Gateway to the Classics: Holiday Pond by Edith M. Patch
 
Holiday Pond by  Edith M. Patch

An Invitation

S OMEWHERE, in a pleasant country place, there is a little lake. It is cheerfully called "Holiday Pond." The name itself sounds like an invitation to come and have a happy vacation.

Blueberry bushes grow on a hill near by; and the fruit, ripened in the sunshine, is very sweet. When you bend over to pick the berries, the sun makes the back of your neck feel warm at first, then hot. In spite of the juice in the berries you become thirsty.

So you go down to the water to bathe your face and drink and wade. After that you rest on the shore where some bushes make a cool shadow.

Then you forget that you have been hot and tired, for you begin to see the stories of Holiday Pond. Real stories—live stories—and so many of them going on at the same time that you may choose the ones that please you most!

There are frogs, those of each kind with manners of their own. The spotted pickerel frogs, sunning themselves in plain sight among the stones a rod or so up the bank, hop quietly to the water when you come near them. An old water-soaked trunk of a fallen tree makes a bridge across a corner of the pond. If you walk out on it the clamoring frogs that have been hiding there, plunge and splash into the water. They yell wildly as they leap and the first time you hear them you jump nearly as far as they do. They surprise you so! There is a calm bullfrog sitting on a broad lily leaf. His body is so nearly the color of the leaf that you might not notice him if it were not for his bright eyes. Those eyes watch you but the frog does not seem nervous.
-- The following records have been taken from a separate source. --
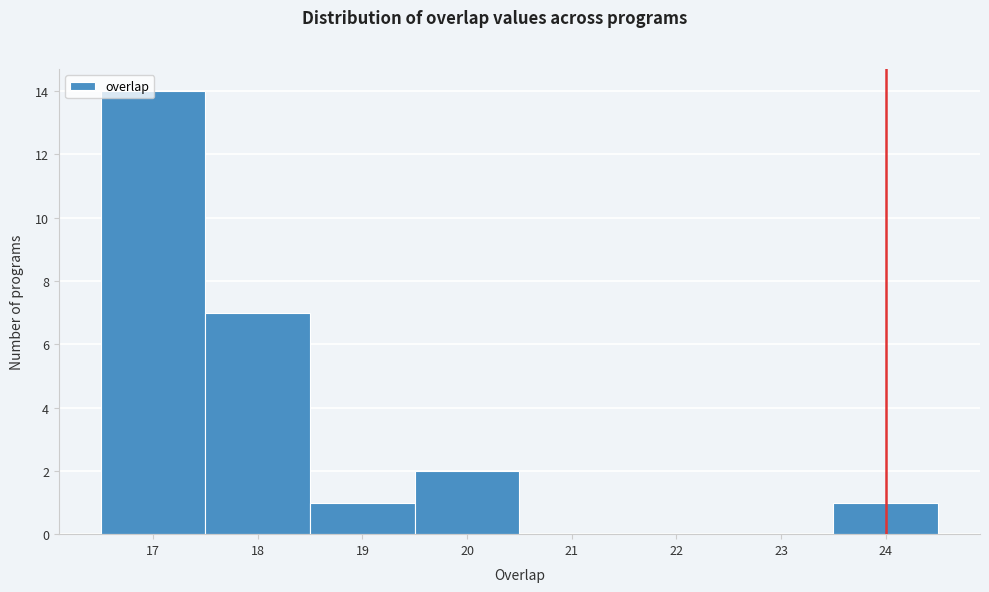

Reading left to right, transcribe this chart: for each bar, give the range it covers on the x-axis and its height. The values are not printed on the chart, so give them approximately, as read against the axis.

16.5 to 17.5: 14
17.5 to 18.5: 7
18.5 to 19.5: 1
19.5 to 20.5: 2
20.5 to 21.5: 0
21.5 to 22.5: 0
22.5 to 23.5: 0
23.5 to 24.5: 1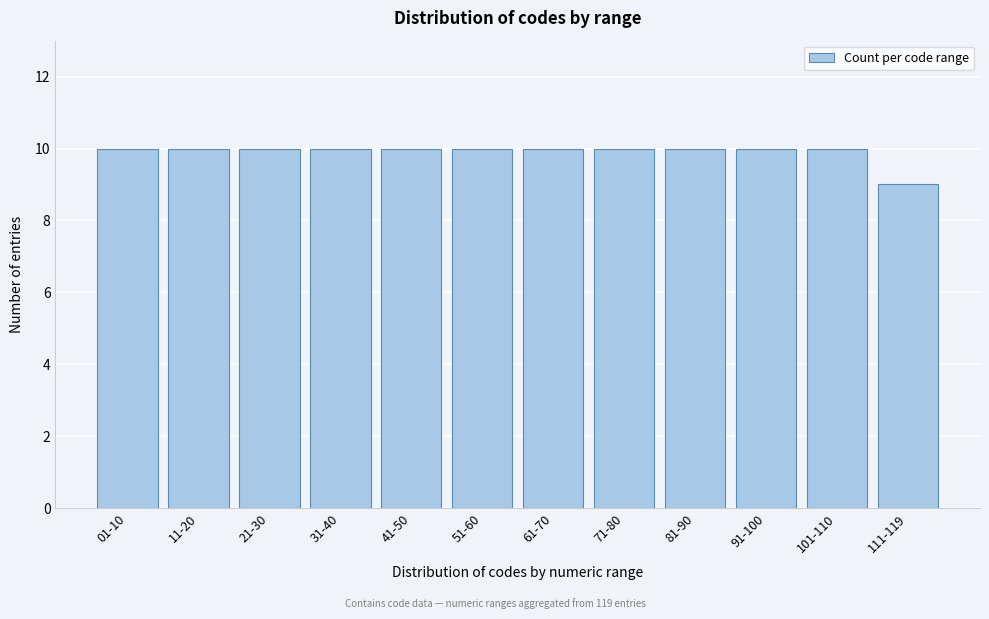

Reading right to left, what are all the values shown in this chart?

111-119=9	101-110=10	91-100=10	81-90=10	71-80=10	61-70=10	51-60=10	41-50=10	31-40=10	21-30=10	11-20=10	01-10=10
He does not bother to jump until you are almost near enough to touch him.

Some tiny painted turtles, all just the same size, are paddling about and stretching their necks while they hunt for their dinner.

Four young sandpipers walk along the edge of the water. Each bird calls to the others often enough to keep the members of the family from straying too far apart.
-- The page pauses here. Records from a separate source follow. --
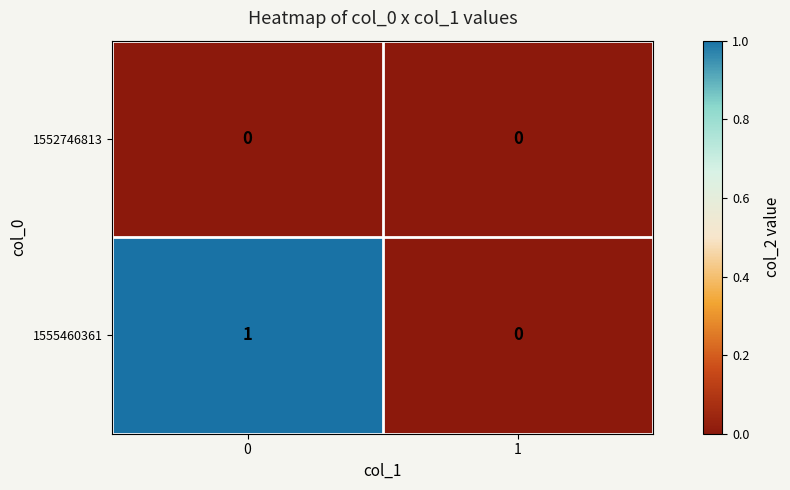

Which series has the largest range (max minus min)?

1555460361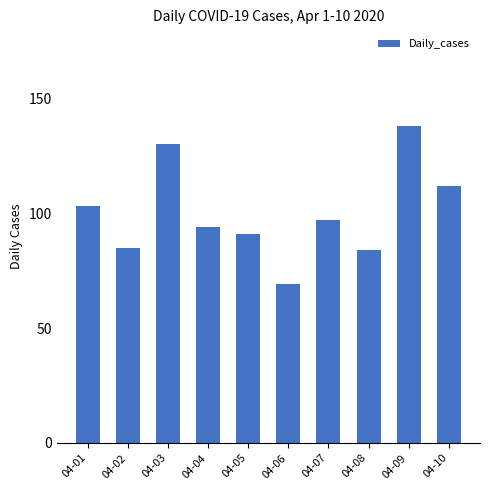

What is the difference between the maximum and minimum values?

69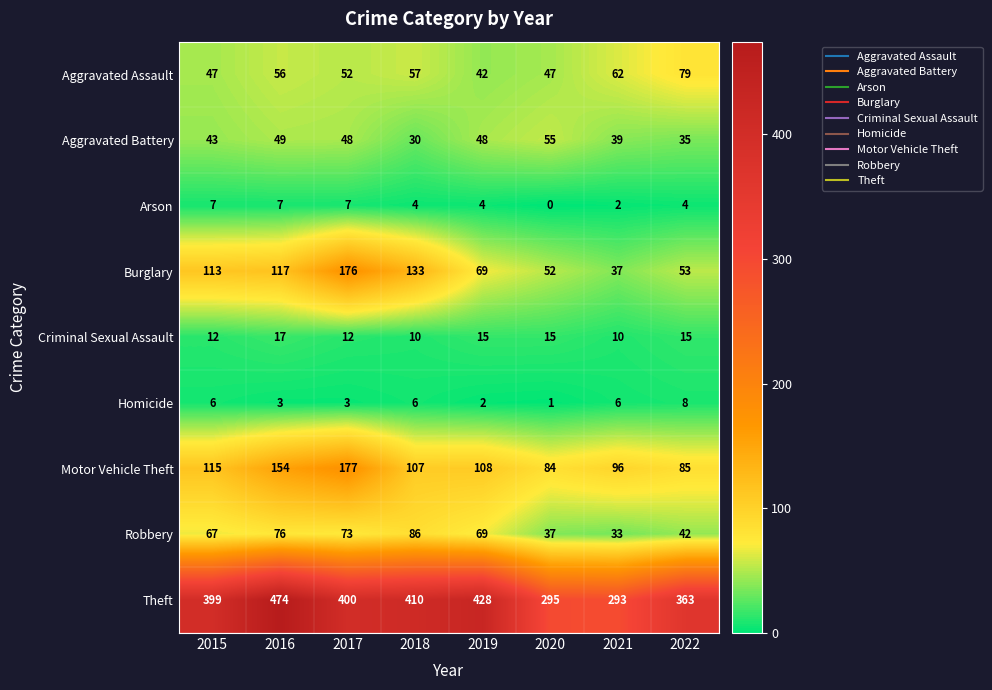

At which category is the sum across all series the highest?

2016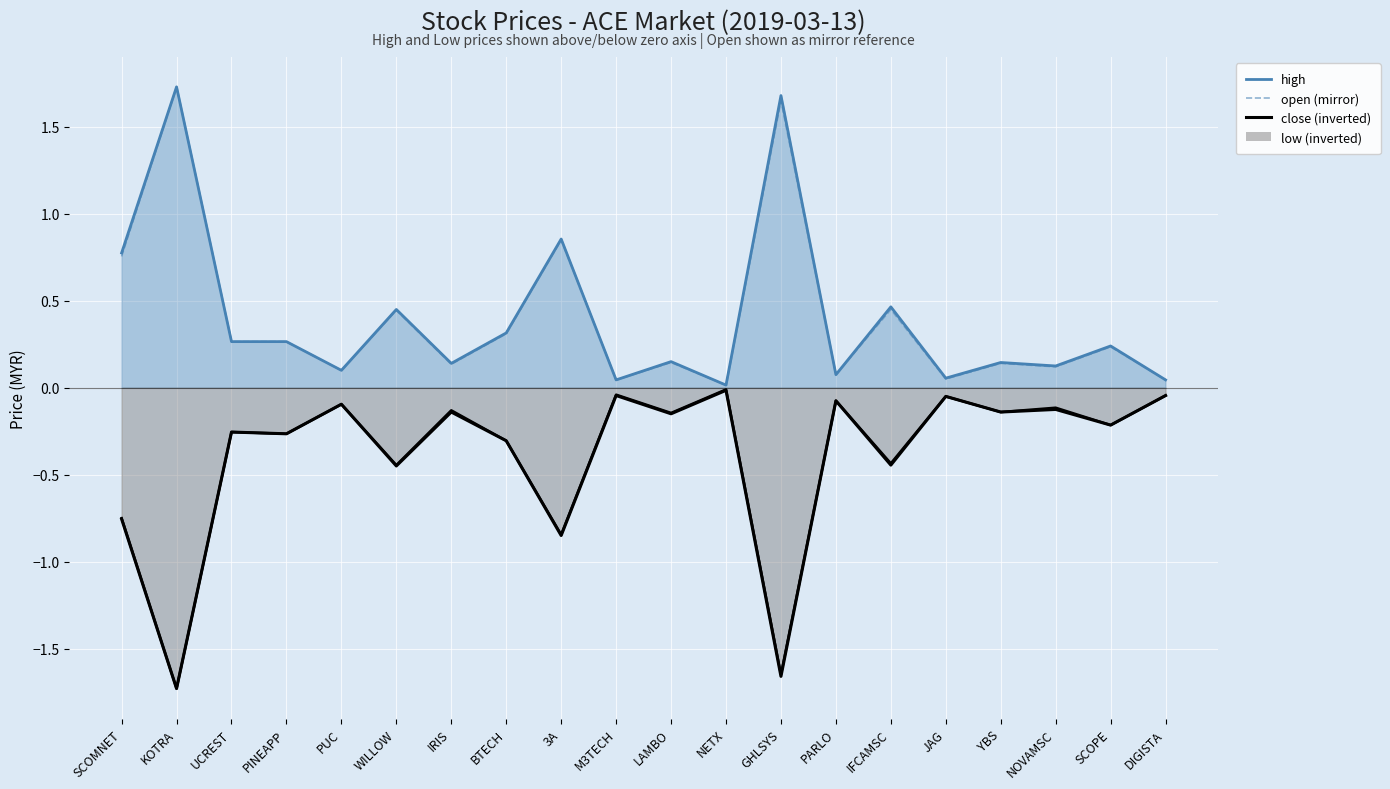

At which label does open (mirror) reach its peak?

KOTRA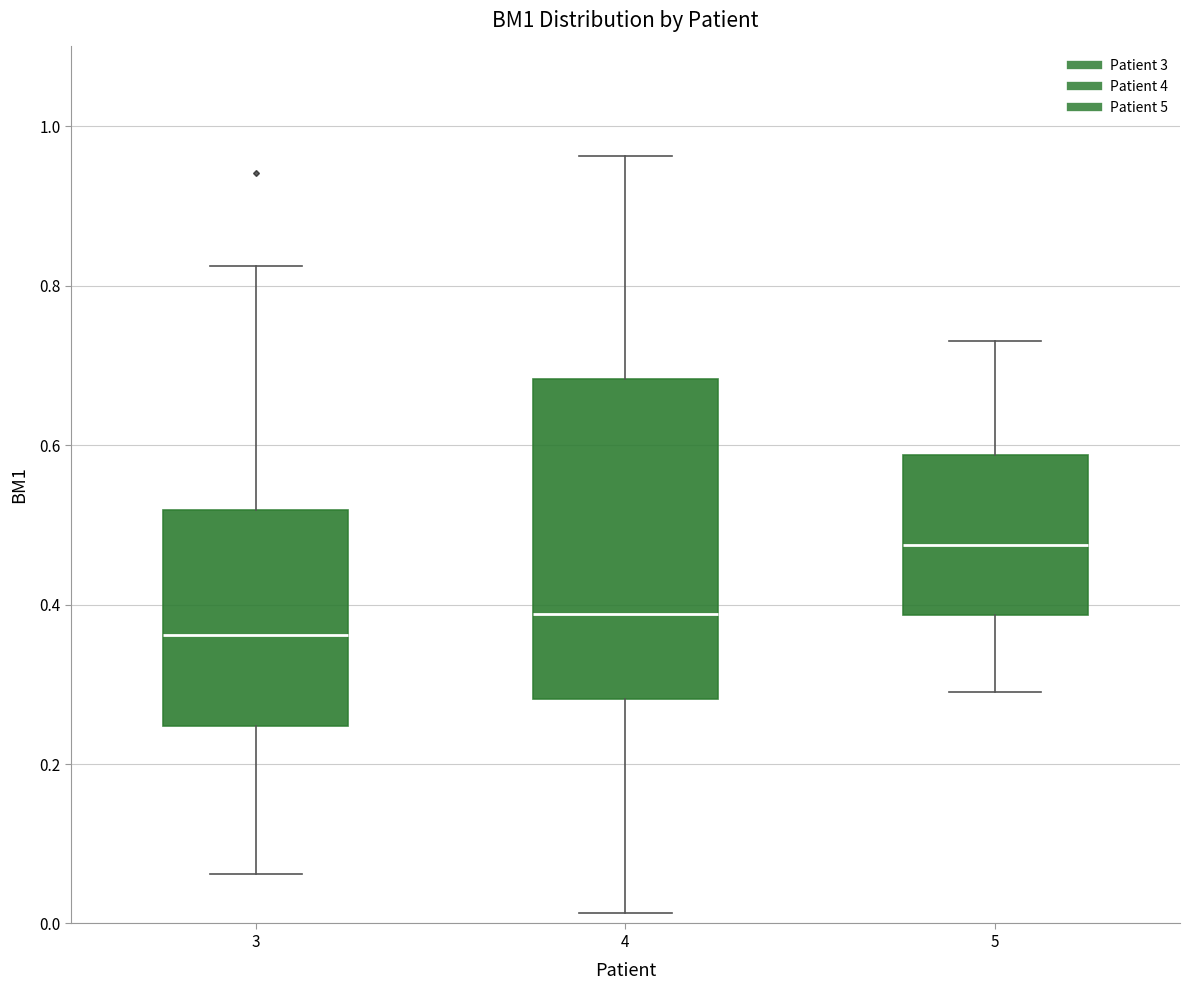

Where is the lower edge of the box at x = 5 on the y-axis? The values are not printed on the chart, so give them approximately, as read against the axis.

0.38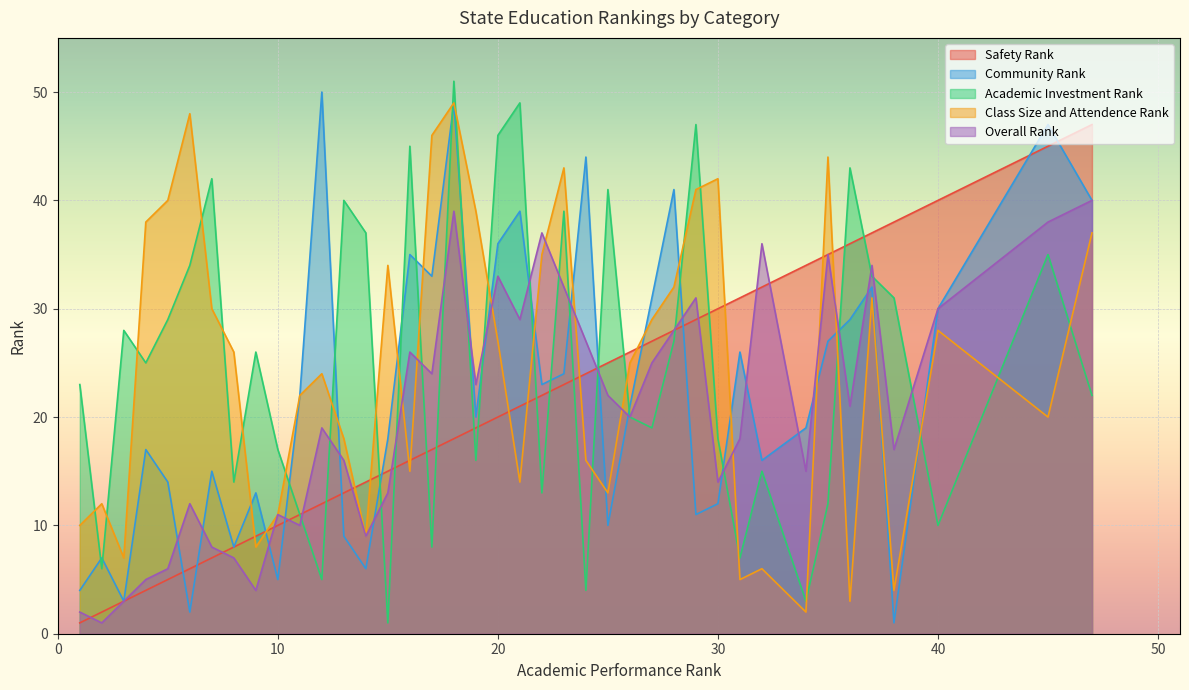

Which series ends up on top after the final intersection of Class Size and Attendence Rank and Overall Rank?

Overall Rank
A damsel-fly, a dainty blue cousin of the dragon-fly, wraps her filmy wings about her body and creeps down the stem of a plant to the bottom of the pond. You can see her moving about in the clear water for many minutes, and you watch to see whether she will come up again and fly away.
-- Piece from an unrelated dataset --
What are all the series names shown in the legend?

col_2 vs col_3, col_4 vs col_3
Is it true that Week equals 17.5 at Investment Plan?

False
The queer tracks at the margin of the pond are those of the raccoon who came down to wash his food before he ate it.

At the outlet, near the mouth of Holiday Stream are a lot of little fishes. They are ready to leave the pond and follow the stream to the sea. You would like to walk along the bank and go with them. But just then something flies down to the yellow pond lily and you creep as near as you can to see what it is.

So you stay at Holiday Pond and choose which of the real stories—live stories—you will watch. Perhaps some of them will be like those which are written in this book.